Machine gun dealer does business at a brisk clip
BY JUDY L. THOMAS
Knight Ridder Newspapers
FAYETTE, Mo. - In just four years, Jeff and John Overstreet went from running a print shop to renting out machine guns to blaze away on their shooting range.
"Most people don't realize it's legal," said Jeff Overstreet, whose company, CMMG Inc., also manufactures and sells semiautomatic assault weapons and accessories.
CMMG, which stands for Central Missouri Machine Guns, is a frequent vendor at gun shows, setting up displays at 25 to 30 shows a year around Missouri. Its inventory of assault weapons is impressive.
One commemorates firefighters who died at the World Trade Center on Sept. 11, 2001. And the odd-looking PS90 is a civilian version of a weapon used by the Secret Service.

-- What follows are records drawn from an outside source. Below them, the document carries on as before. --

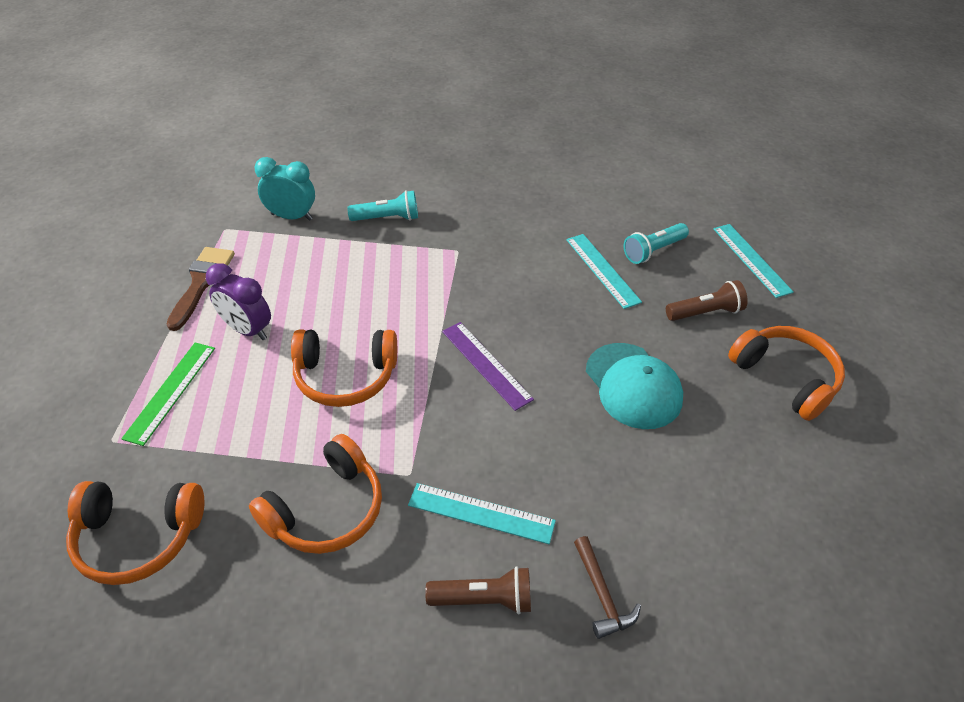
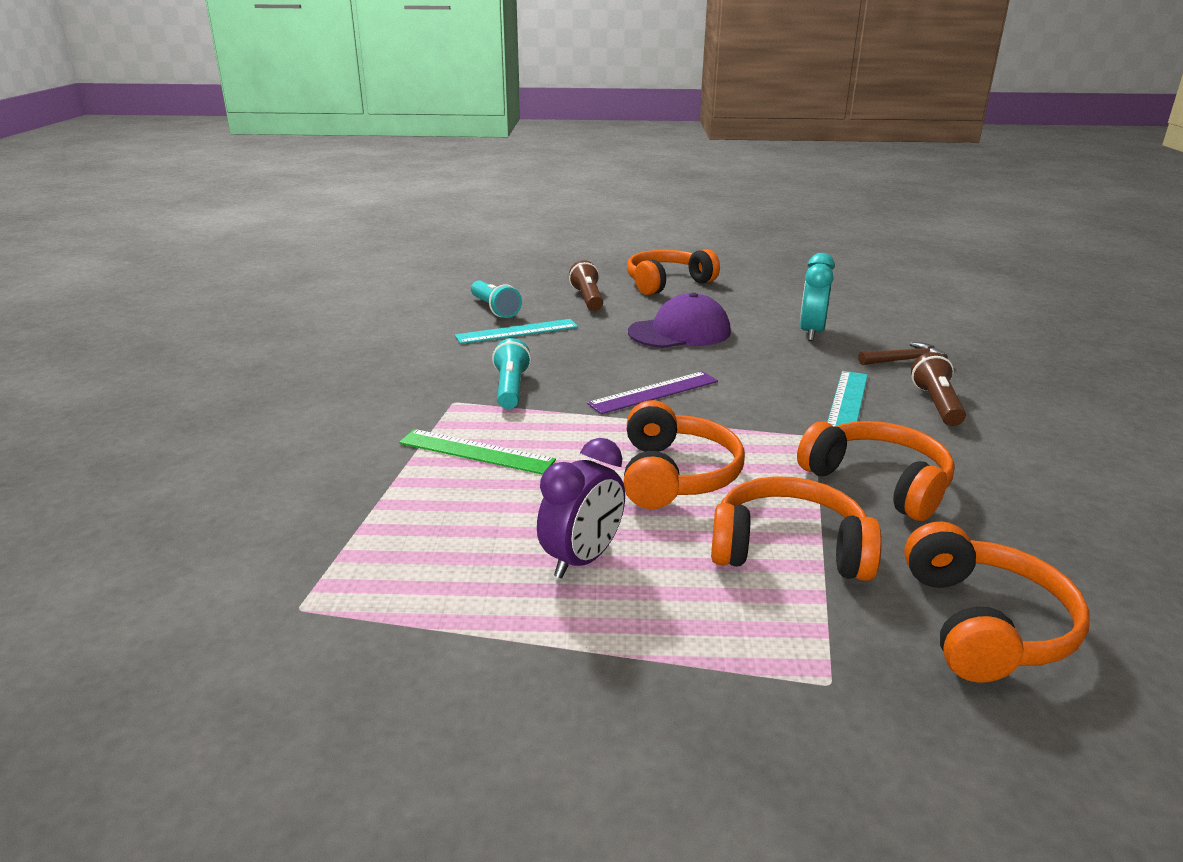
camera: 85 degrees left, 20 degrees down
green ruler [121,342,215,446] -> green ruler moved to [399,429,556,475]
brown brush [166,247,235,331] -> none
turquoise clock [254,157,315,221] -> turquoise clock moved to [800,253,835,341]
turquoise flashlight [347,190,418,221] -> turquoise flashlight moved to [492,338,531,409]
turquoise cap [586,343,683,429] -> purple cap [628,292,731,348]
turquoise ruler [713,224,794,298] -> none
none -> orange headphones [711,476,882,581]

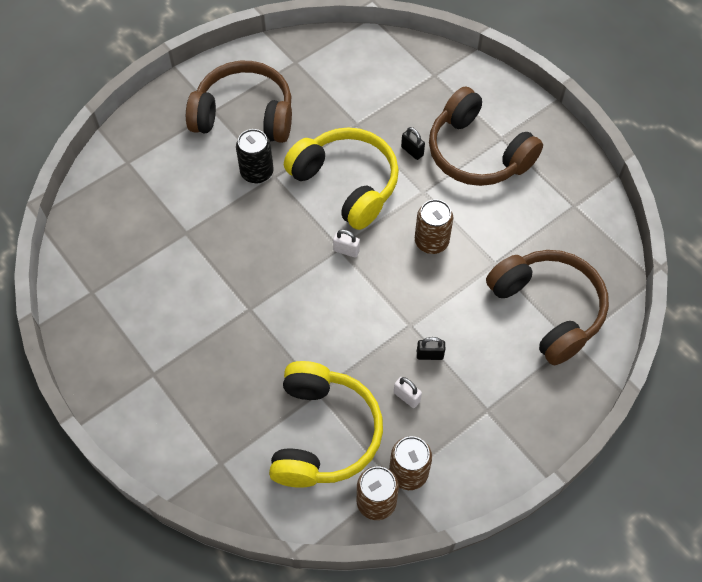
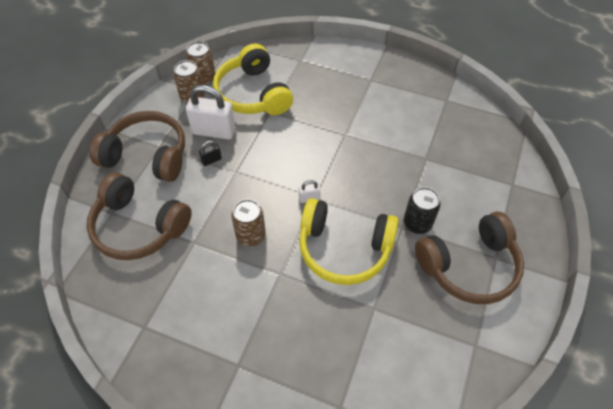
camera: 150 degrees right, 5 degrees down
white padlock [394,377,422,408] -> white padlock [186,85,235,140], size x2.21
black padlock [401,127,425,160] -> none
brown headphones [429,87,543,186] -> brown headphones moved to [90,111,185,182]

Although CMMG sells primarily to civilians, Overstreet said, it also does business with law enforcement agencies, the military and private contractors in Afghanistan and Iraq. It operates out of a nondescript building several miles outside Fayette.

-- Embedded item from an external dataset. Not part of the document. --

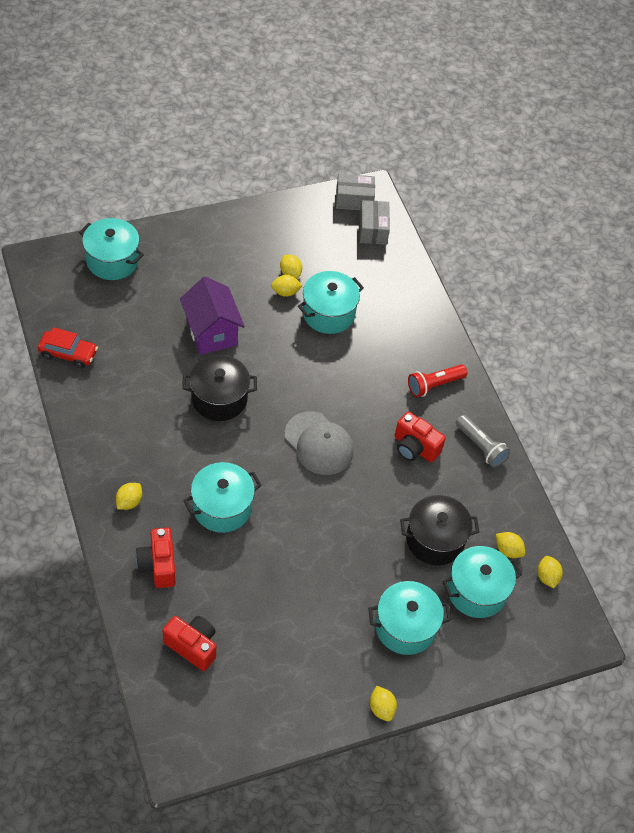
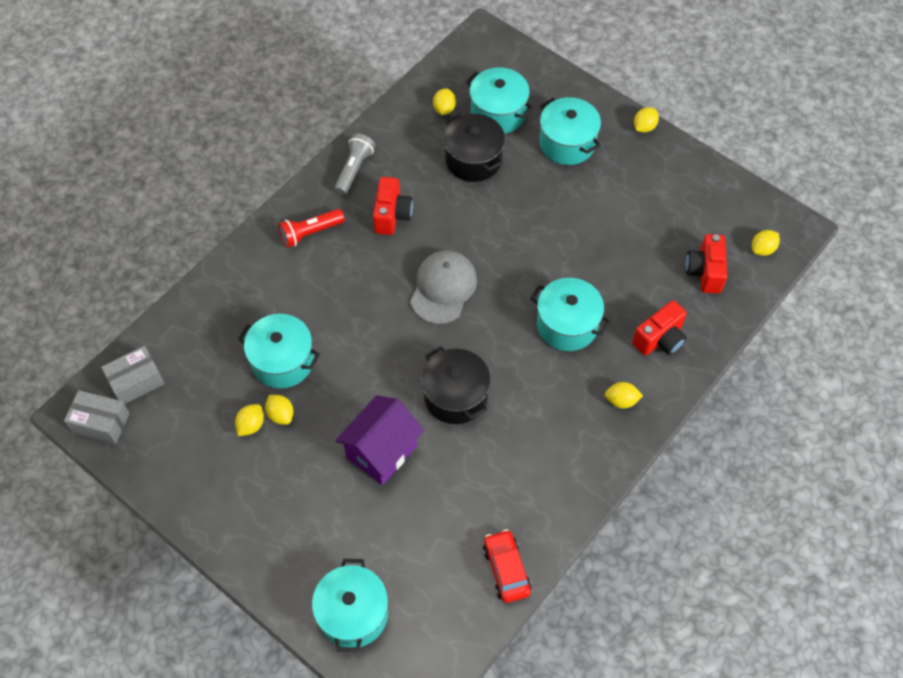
camera: 115 degrees left, 5 degrees up
grey box [336,174,375,210] -> grey box turned 45 degrees counterclockwise [64,390,130,444]
red flashlight [408,365,467,397] -> red flashlight turned 120 degrees clockwise [278,209,345,248]
yellow lemon [537,556,563,588] -> yellow lemon moved to [752,230,780,256]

"We take our business very, very seriously," Overstreet said. "When we applied for our federal license, everyone had to be fingerprinted and have their mug shots taken and the sheriff had to be notified. Then we all had to pass a federal background check."
Among CMMG's 20 machine gun models - available for rent only at their Fayette range - are the military M-16 and the MP5SD, which is used by law enforcement and counterterrorism agencies worldwide.
Before shooting the weapons, a person must sign a waiver and undergo a background check, Overstreet said.
His prices are $10 for a 30-round magazine, a bargain compared with what you would pay in Las Vegas, where similar enterprises charge $1 a round.
Still, it only takes about four seconds to empty a magazine. But some gun enthusiasts say it is worth the money.
"It can be fun, but it's harder to hit things than you think," said Kevin Jamison of the Western Missouri Shooters Alliance.
CMMG allows people to rent machine guns only during regular "shoots," which are usually held every month or two. Overstreet said the shoots draw from 80 to 150 people.
The company also sponsors competitions, such as the "Midwest 3-Gun Championships" coming up April 29 and 30. Prizes total in the thousands of dollars, and participants come from across the United States.
Renting is one thing, but buying a machine gun can be a major undertaking, Overstreet said.
"They're all subject to a very extensive federal background check," he said. "It usually takes about six months."
Machine guns also are not cheap. Overstreet noted that when the federal government started regulating machine guns in the gangster era of the 1930s, you could purchase one for $175.
Today, civilians can legally buy only machine guns made before 1986. Even an old M-16 can cost $7,000 to $15,000.